Configure ADLS delimited pipelines
To support scalable and efficient schema discovery in Azure Data Lake Storage (ADLS) delimited pipelines, Delphix Compliance Services relies on direct integration between Azure Data Factory (ADF) and the Azure Blob Storage REST API. To allow Azure Data Factory (ADF) pipelines to access the Azure Blob Storage API, you need to add a system-assigned managed identity to the storage account and assign it to your ADF instance.
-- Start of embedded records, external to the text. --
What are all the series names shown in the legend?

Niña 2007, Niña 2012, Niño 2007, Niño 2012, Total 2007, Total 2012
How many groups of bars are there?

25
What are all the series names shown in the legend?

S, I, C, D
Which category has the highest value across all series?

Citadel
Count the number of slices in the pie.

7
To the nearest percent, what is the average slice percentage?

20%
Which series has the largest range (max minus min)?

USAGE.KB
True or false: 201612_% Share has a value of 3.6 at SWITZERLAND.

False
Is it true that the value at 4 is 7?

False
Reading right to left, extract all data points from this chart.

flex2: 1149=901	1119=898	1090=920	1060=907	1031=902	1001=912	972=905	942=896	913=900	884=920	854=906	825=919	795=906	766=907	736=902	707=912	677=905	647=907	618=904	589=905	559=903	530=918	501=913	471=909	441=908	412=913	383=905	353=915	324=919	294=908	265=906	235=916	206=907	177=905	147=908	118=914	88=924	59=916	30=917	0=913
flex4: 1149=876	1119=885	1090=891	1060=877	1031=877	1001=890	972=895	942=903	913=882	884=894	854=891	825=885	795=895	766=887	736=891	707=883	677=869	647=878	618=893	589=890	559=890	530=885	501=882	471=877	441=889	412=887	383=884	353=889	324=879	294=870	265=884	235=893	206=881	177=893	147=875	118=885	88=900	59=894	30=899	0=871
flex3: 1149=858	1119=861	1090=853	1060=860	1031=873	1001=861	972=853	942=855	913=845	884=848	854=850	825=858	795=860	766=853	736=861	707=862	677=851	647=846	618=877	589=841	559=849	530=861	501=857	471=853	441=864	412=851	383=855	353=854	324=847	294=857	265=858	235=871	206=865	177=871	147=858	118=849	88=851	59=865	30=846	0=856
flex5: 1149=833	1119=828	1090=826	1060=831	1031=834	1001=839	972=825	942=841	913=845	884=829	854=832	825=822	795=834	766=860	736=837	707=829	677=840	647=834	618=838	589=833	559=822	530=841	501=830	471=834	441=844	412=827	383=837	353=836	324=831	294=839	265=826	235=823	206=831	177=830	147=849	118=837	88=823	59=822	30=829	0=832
Adding a system-assigned managed identity enables ADF pipelines to:
-
Connect to the Blob Storage REST API.
-
Perform large-scale and recursive directory and file discovery.
-
Support schema identification at scale, even in environments with tens of thousands of files and folders.
Steps
-
In the Azure portal, go to your storage account, and click Access Control (IAM).
- In the Access Control (IAM) pane, click Add role assignment.
- In Role, search for and select Storage Blob Data Contributor, then click Next.
- In Assign access to, select a managed identity.
- Click Select members and add a managed identity for the Data Factory (v2).
- Select the appropriate identity and click Select.
- Review the role assignment details and click Review, then Assign to complete the process.
Once these steps are completed, your ADF instance has the necessary permissions to securely access the Azure Blob Storage API.